Même vis-à-vis de sa famille, c’est le silence qui règne. Irène nous raconte «  Il y a eu des petits passages. Très petits. Parce que papa ne racontait rien. Et quand il a commencé à témoigner c’était aux autres, jamais à nous. C’est une certaine pudeur qui était en lui. Nous nous sommes documentés nous-mêmes. Papa faisait plutôt des blagues, et beaucoup de dérision, sur les nazis. Nous n’avons jamais été élevés dans la haine des Allemands à la maison mais les nazis, il n’y a pas de pardon, il n’y en aura jamais. »

Pour expliquer ce silence, son père embraie :  » Quand je me suis marié, je n’ai pas voulu assombrir mon futur. C’est tout. Ne pas trop raconter. Je me suis toujours posé la question : est-ce qu’on me croira ? C’est venu beaucoup plus tard. Parce qu’un jour, on m’a demandé de raconter. »

Le retour parmi les vivants

« J’avais une petite chambre avec lit. Un jour, deux amis me disent, « Henri : il y a trentaine de jeunes gens qui organisent une petite fête dans une maison de particuliers !  » Il y avait 4 ou 5 musiciens et les autres dansaient. Il n’y avait pas grand-chose après la guerre. Il y en a un qui vient près de moi et qui me dit : Va là-bas, va danser. Je lui ai répondu : tu me prends pour qui ? Moi danser ? Je n’ai pas du tout l’esprit à cela. J’avais récupéré un peu de force mais ça ne me disait rien. Et puis je n’ai jamais appris à danser, je ne savais même pas ce que ça voulait dire. »

Henri Kichka avait 14 ans au moment ou la guerre éclate, 16 quand il est déporté et 19 quand il revient en Belgique. Ses années de sa vie, il les a d’ailleurs racontées dans un livre « Une adolescence perdue dans la nuit des camps. »

Son ami présent à cette soirée, lui montre une jeune fille et lui propose d’essayer de danser avec elle.  » Oulala ! On me lève, on me pousse sur la piste, et on me jette la jeune fille dans les bras. Elle était jolie, elle était très bien habillée, je me dis ce que ça à avoir avec mon pyjama de déporté ? On dirait une déesse. Elle s’approche de moi et me dit :  » Monsieur, voulez-vous danser ?  » Mais je ne sais pas danser. Elle ne savait pas qui j’étais, ce que j’étais. On a commencé à danser, je tremblais, je ne savais pas ou je devais poser mes jambes. Pendant qu’on dansait, elle m’a demandé, pourquoi à mon âge, je ne savais pas danser. Et puis c’est sorti, je lui ai dit la vérité. OOOh ce n’est pas vrai répond-elle. Venez, je vais vous apprendre à danser et oublier ça. »

La transmission de la mémoire

C’est le début de la reconstruction.
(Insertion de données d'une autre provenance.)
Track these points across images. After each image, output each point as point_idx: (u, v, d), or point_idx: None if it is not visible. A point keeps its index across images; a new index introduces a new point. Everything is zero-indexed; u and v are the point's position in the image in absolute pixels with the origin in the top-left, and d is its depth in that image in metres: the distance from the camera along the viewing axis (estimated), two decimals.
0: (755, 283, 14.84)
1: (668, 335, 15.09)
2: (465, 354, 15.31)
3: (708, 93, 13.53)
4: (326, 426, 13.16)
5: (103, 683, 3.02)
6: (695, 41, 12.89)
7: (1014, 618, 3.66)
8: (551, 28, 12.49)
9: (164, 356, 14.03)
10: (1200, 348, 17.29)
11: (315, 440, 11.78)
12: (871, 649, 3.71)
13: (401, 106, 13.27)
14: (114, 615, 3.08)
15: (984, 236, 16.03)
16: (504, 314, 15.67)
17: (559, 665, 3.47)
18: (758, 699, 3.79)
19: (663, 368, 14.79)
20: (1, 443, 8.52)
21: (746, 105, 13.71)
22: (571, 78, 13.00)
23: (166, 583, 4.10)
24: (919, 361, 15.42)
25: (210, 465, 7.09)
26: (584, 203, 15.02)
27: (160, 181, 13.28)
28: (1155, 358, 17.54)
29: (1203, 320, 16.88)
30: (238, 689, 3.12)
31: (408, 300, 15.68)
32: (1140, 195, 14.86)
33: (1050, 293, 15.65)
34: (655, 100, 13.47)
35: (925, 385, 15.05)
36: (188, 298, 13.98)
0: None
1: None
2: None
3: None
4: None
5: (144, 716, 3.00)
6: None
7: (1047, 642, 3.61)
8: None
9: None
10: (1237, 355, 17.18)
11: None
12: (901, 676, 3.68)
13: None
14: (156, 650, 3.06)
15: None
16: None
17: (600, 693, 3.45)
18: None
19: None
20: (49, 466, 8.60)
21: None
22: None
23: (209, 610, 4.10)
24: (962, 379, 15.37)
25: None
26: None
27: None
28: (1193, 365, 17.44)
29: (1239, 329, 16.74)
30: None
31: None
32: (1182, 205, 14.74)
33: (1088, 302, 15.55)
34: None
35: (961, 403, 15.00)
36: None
Grâce à Lucia Swierczynski, qu’il épousera quelque temps plus tard. Lui qui n’avait plus de famille va en fonder une. Et pour la protéger, il ne leur racontera rien.
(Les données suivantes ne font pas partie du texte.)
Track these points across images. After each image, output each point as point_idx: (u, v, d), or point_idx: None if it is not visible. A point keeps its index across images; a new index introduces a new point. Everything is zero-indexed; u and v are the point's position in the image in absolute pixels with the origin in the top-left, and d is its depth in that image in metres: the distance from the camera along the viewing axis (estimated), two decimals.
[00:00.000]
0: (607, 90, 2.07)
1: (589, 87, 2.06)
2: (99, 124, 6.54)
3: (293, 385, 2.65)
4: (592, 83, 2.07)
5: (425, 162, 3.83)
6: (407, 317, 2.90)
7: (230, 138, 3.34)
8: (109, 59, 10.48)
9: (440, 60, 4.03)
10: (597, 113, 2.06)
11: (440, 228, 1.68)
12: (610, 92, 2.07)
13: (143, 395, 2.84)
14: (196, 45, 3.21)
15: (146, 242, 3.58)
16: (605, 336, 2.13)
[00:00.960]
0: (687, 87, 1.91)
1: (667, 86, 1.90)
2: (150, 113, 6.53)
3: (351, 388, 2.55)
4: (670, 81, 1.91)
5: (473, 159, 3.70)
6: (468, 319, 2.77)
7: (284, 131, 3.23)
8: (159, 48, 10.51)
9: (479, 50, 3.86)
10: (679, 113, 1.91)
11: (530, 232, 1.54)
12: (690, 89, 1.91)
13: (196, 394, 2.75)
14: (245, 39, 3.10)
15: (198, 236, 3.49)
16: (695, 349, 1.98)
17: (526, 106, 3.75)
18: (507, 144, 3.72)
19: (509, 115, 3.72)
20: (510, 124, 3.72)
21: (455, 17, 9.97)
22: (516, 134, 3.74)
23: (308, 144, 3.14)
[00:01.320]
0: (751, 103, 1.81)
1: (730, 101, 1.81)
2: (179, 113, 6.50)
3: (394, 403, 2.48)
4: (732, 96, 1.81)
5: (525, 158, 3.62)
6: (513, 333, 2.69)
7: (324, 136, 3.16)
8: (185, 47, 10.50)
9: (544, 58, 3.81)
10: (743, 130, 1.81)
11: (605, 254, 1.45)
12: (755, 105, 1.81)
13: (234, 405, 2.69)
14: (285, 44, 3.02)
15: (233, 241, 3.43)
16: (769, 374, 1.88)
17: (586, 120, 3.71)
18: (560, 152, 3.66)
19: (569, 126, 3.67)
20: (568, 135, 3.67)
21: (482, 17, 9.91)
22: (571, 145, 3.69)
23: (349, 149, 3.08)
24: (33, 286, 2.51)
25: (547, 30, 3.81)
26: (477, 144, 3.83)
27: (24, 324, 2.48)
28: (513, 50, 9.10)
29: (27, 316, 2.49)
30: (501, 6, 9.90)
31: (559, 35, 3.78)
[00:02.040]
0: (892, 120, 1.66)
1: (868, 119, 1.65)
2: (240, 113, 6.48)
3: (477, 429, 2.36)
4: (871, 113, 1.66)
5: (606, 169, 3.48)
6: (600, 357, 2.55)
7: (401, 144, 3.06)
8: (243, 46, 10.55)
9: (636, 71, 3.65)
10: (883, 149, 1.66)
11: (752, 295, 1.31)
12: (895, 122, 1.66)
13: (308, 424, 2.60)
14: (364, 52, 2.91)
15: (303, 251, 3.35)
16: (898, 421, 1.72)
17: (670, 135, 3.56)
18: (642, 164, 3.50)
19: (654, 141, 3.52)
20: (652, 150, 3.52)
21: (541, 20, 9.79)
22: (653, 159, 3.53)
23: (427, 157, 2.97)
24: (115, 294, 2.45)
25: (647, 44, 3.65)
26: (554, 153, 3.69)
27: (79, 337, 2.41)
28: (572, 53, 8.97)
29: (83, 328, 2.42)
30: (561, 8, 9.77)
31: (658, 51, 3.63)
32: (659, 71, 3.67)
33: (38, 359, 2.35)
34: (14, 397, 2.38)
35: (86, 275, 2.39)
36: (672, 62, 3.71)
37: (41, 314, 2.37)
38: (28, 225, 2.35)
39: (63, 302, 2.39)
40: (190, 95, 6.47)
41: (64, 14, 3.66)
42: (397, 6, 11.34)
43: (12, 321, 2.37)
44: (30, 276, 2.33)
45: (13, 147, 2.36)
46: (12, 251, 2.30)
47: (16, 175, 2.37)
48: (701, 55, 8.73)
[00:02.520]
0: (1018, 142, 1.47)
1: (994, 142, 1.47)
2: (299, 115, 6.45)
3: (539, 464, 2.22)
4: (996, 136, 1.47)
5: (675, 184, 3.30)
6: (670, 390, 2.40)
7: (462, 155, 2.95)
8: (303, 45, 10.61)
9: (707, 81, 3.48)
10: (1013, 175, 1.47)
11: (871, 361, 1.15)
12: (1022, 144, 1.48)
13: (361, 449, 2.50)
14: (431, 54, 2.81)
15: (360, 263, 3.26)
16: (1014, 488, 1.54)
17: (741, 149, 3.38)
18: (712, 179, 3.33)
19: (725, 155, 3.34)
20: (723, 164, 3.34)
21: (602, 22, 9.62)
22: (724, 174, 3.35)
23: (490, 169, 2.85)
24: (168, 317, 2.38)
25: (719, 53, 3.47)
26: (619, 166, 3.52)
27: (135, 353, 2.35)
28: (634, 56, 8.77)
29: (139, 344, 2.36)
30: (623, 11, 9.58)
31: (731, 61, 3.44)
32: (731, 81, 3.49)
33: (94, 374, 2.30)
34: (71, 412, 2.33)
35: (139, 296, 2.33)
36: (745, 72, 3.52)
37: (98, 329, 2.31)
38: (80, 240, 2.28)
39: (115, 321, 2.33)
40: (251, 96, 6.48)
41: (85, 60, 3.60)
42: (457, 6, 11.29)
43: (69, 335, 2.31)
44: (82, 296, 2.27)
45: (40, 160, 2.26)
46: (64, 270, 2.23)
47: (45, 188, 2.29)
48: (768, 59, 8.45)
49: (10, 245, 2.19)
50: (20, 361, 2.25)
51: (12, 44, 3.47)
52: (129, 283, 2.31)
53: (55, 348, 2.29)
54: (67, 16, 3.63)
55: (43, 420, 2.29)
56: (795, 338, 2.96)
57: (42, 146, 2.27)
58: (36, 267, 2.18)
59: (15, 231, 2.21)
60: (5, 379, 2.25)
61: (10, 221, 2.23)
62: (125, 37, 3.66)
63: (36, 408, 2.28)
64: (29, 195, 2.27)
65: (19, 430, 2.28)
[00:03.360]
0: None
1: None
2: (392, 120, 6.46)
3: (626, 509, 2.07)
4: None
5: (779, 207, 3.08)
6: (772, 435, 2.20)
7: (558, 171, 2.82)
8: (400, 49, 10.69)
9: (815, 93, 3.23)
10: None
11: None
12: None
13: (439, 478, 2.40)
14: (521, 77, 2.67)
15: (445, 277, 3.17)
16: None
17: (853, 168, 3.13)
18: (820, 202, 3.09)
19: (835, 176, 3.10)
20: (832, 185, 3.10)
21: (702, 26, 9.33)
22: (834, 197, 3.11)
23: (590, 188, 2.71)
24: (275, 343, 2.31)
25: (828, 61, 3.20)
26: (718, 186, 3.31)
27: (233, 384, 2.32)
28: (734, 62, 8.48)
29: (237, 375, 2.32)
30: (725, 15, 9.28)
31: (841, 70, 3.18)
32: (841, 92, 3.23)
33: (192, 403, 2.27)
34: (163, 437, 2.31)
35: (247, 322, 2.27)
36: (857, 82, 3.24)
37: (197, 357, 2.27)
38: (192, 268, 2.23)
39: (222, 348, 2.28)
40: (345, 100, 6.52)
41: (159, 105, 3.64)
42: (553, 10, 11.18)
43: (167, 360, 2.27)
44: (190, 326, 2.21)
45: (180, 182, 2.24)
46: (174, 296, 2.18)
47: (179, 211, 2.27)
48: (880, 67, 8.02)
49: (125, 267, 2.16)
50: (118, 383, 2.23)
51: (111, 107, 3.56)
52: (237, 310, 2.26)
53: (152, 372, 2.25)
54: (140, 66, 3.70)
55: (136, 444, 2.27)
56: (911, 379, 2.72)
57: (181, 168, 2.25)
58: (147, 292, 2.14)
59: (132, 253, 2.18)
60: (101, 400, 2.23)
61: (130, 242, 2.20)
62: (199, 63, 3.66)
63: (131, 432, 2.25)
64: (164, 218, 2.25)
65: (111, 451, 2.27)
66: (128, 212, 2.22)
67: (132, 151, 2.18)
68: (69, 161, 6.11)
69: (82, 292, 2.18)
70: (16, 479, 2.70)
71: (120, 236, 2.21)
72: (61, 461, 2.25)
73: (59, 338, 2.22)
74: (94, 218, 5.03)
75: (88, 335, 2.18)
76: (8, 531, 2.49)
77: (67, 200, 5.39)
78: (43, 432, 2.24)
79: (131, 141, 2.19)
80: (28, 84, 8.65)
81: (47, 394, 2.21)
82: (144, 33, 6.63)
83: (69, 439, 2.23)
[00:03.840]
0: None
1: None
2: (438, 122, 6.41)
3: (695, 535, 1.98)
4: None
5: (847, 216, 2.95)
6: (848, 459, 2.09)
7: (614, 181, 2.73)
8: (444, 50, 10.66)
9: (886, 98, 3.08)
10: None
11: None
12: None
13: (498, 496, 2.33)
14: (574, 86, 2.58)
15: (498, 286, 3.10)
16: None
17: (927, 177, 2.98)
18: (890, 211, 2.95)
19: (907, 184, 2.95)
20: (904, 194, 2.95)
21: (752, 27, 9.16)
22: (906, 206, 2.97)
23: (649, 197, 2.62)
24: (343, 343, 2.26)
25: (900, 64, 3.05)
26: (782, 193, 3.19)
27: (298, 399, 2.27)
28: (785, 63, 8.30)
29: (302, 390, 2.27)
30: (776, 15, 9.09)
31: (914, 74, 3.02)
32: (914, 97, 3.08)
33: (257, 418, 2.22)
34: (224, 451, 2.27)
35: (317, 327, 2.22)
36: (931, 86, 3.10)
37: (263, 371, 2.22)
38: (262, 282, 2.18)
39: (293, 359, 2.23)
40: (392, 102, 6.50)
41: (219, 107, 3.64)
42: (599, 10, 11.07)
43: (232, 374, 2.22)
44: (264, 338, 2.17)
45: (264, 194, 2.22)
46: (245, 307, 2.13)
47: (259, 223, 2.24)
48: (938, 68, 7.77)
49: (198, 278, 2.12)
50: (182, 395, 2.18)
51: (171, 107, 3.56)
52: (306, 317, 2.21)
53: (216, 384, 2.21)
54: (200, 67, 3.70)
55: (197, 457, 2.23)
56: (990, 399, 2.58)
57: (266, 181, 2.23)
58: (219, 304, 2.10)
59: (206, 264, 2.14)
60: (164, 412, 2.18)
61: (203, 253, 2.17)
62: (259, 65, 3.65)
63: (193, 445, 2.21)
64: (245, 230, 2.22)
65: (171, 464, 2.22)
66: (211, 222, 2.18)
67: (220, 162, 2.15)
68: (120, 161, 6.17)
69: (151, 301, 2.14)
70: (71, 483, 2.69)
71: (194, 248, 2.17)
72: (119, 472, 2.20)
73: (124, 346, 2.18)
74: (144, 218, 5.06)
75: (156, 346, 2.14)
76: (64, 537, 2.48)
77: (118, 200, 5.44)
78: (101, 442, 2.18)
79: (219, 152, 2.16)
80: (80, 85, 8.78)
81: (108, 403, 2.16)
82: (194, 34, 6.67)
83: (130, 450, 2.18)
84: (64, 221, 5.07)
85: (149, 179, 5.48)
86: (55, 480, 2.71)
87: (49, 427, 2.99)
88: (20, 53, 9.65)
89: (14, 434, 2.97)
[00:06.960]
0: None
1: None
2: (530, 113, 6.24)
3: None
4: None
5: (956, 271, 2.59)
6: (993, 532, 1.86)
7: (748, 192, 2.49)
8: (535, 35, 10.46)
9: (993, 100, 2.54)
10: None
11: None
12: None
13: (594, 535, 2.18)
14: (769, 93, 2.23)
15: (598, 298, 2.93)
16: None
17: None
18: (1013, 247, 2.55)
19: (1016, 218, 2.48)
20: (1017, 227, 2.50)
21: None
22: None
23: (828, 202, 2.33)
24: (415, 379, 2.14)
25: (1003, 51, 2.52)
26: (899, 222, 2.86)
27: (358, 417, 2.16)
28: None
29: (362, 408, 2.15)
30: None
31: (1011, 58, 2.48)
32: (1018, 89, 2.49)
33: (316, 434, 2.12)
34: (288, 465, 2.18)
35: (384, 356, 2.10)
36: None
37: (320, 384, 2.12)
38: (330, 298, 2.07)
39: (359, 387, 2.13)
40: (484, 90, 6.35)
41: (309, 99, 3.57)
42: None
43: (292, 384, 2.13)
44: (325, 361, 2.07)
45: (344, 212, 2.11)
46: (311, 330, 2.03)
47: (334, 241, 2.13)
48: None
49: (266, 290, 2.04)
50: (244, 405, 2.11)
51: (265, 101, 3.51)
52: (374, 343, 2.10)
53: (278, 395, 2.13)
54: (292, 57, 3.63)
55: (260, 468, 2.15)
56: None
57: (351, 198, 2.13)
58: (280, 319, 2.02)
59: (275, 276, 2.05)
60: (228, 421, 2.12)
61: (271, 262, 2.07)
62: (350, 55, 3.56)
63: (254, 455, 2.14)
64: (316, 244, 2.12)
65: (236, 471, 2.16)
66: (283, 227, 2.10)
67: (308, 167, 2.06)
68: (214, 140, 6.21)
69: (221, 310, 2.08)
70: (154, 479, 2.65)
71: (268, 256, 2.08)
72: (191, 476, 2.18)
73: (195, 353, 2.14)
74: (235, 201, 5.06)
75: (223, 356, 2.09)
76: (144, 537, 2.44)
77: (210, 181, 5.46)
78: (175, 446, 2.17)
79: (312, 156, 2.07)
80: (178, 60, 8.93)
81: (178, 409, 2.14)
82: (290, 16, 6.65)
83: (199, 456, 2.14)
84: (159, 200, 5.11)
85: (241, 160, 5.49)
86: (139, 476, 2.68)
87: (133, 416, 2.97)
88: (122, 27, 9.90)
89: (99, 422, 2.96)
«  Papa est revenu de loin, ça ne doit pas mourir dans les oubliettes de l’histoire. C’est important. On prend un peu le relais en vidant ce que nous avons vécu aussi. Parce que c’est très lourd à porter. C’est un vide lourd. Un passé lourd. Et nous sommes marqués indirectement par ce silence qui a été trop long pour nous. Et maintenant on ne se lâche plus. On a envie de savoir et si je ne le demande pas à papa, je me documente et je parle avec d’autres gens. » raconte Irène.

Sur les murs de la chambre d’Henri, elles sont partout les photos de cette famille nombreuse qu’il a engendrée. Une cinquantaine de personnes au total qui l’entourent. Henri Kichka a passé pratiquement une heure à répondre aux questions. Il dit en souriant qu’il faudrait au moins 4 ans pour pouvoir tout raconter.

Au moment de se quitter je le remercie de sa gentillesse et de sa disponibilité. Il dit que c’est lui qui nous remercie de l’avoir écouté, visiblement content d’avoir pu, une fois encore, témoigner.